Algum tipo de amor há, mas ele claramente tem limite. Dudu estava insatisfeito com a velocidade de seu retorno após grave contusão. Mais do que sua história vitoriosa com o Palmeiras, estava interessado em jogar bola. Terá decidido permanecer no clube por amor? A presidente Leila Pereira já deixou claro que a direção alviverde não tem mais qualquer sentimento em relação a ele e que seu contrato vai só até 2025.

Gabigol, em péssima fase há meses, estava incomodado no Flamengo, também por não jogar, pela competição com o artilheiro Pedro, em ótima fase. É justo que almeje novos ares, mas o atacante rubro-negro não é famoso por simplificar as coisas. E Carlos Miguel… Salvou o time em quase todas as poucas partidas que fez pelo Corinthians e se creditou ao posto de ídolo rapidamente. Mas como dizer não à Premier League, ainda mais em alternativa a um clube em frangalhos políticos e econômicos?

“Capitu e eu, involuntariamente, olhamos para a fotografia de Escobar, e depois um para o outro. Desta vez a confusão dela fez-se confissão pura. Este era aquele; havia por força alguma fotografia de Escobar pequeno que seria o nosso pequeno Ezequiel. De boca, porém, não confessou nada; repetiu as últimas palavras, puxou do filho e saíram para a missa”, diz Bentinho em Dom Casmurro, numa das várias especulações sobre a relação entre Capitu, sua mulher, e seu amigo Escobar, que teria dado no filho Ezequiel.

Há muita fantasia na relação entre jogador, time e torcida, principalmente depois que o futebol se estabeleceu como um imenso mercado. Mas restou uma última situação no Brasil em que os craques têm demonstrado amor aos seus clubes, em especial os formadores: a aposentadoria.

Lucas Moura ainda tinha mercado na Europa — ou na Arábia ou nos EUA — quando optou por voltar ao São Paulo, que ajudou a ganhar a Copa do Brasil inédita. O lateral Marcelo talvez não tivesse mais mercado no exterior depois de passar pelo Olympiacos, na Grécia, mas o fato é que optou por voltar ao Fluminense, que ajudou a ganhar a Copa Libertadores inédita.

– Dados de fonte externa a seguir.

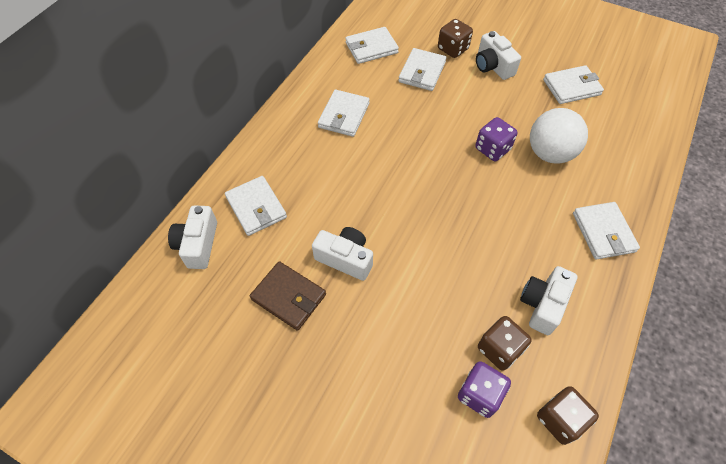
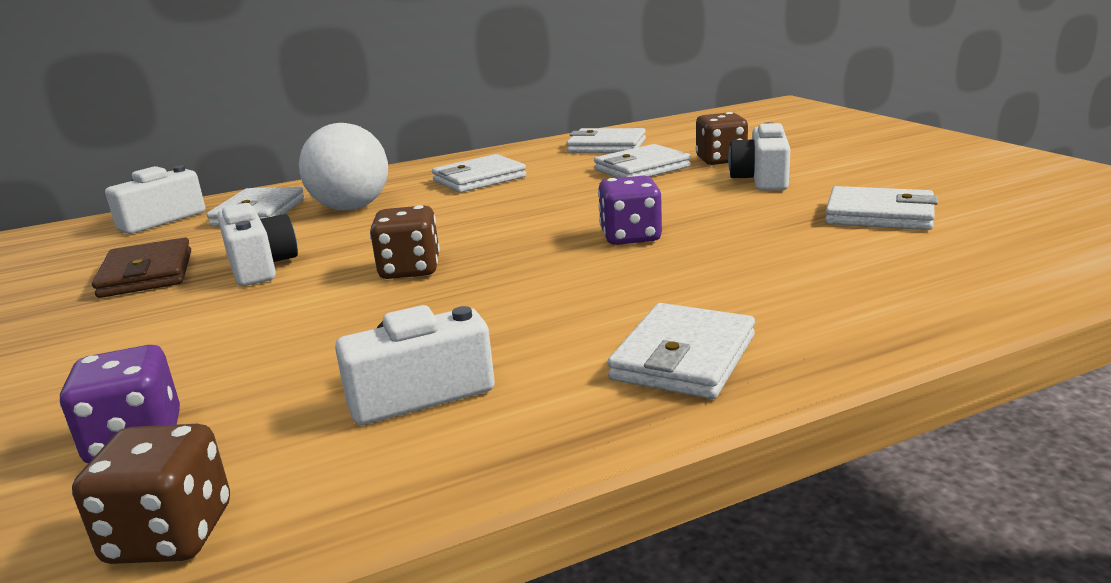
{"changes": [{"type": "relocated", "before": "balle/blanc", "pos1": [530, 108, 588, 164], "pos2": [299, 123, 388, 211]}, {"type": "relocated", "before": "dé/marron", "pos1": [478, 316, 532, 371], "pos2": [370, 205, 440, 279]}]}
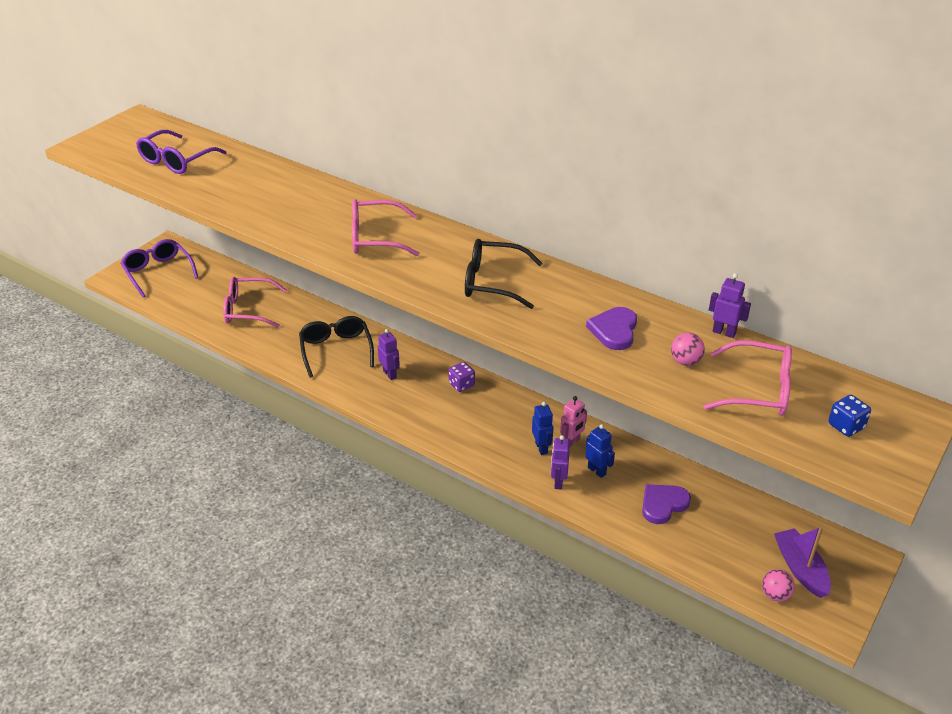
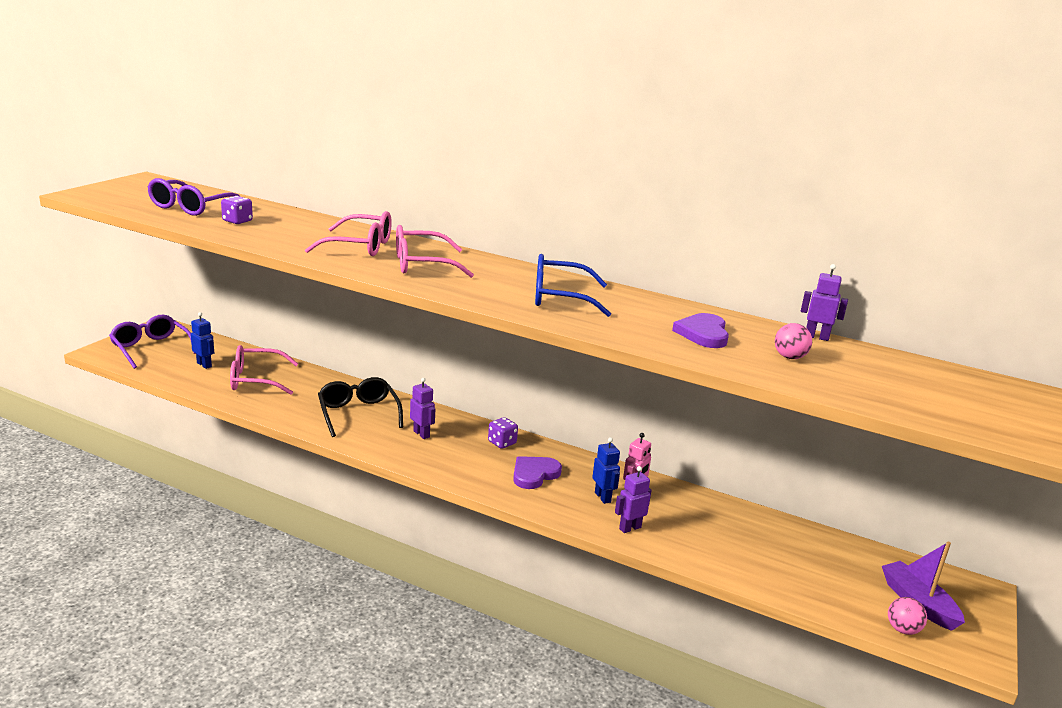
{"changes": [{"type": "colour", "before": "lunettes/noir", "after": "lunettes/bleu", "pos1": [465, 239, 542, 309], "pos2": [535, 254, 611, 317]}, {"type": "relocated", "before": "lunettes/rose", "pos1": [703, 340, 792, 416], "pos2": [305, 211, 392, 256]}, {"type": "missing", "before": "dé/bleu", "pos1": [828, 395, 871, 437]}, {"type": "relocated", "before": "robot/bleu", "pos1": [585, 424, 615, 478], "pos2": [191, 312, 214, 369]}, {"type": "spun", "before": "robot/violet", "pos1": [551, 435, 570, 490], "pos2": [615, 466, 651, 533], "turn": 60}, {"type": "relocated", "before": "cœur/violet", "pos1": [642, 484, 691, 524], "pos2": [513, 456, 562, 489]}, {"type": "appeared", "after": "dé/violet", "pos2": [221, 196, 253, 224]}]}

Também veio se aposentar no envelhecido tricolor carioca o zagueiro Thiago Silva. A lista recente é longa. Kaká e Hernanes voltaram do Velho Continente para encerrar as carreiras no São Paulo — o primeiro ainda passou pela americana MLS antes de parar e o último ainda deu os últimos chutes pelo Sport antes de pendurar as chuteiras.

O meia Alex retornou para o Coritiba. Douglas Costa voltou para o Grêmio, mas não deu muito certo e girou até chegar ao Fluminense. Taison foi outro que voltou ao formador, Internacional, e não vingou, indo parar na Grécia. Robinho e Elano voltaram ao Santos, Júlio César e Juan se aposentaram no Flamengo após passagem pela Europa, entre tantas outras histórias de amor nem sempre correspondidas pelas torcidas.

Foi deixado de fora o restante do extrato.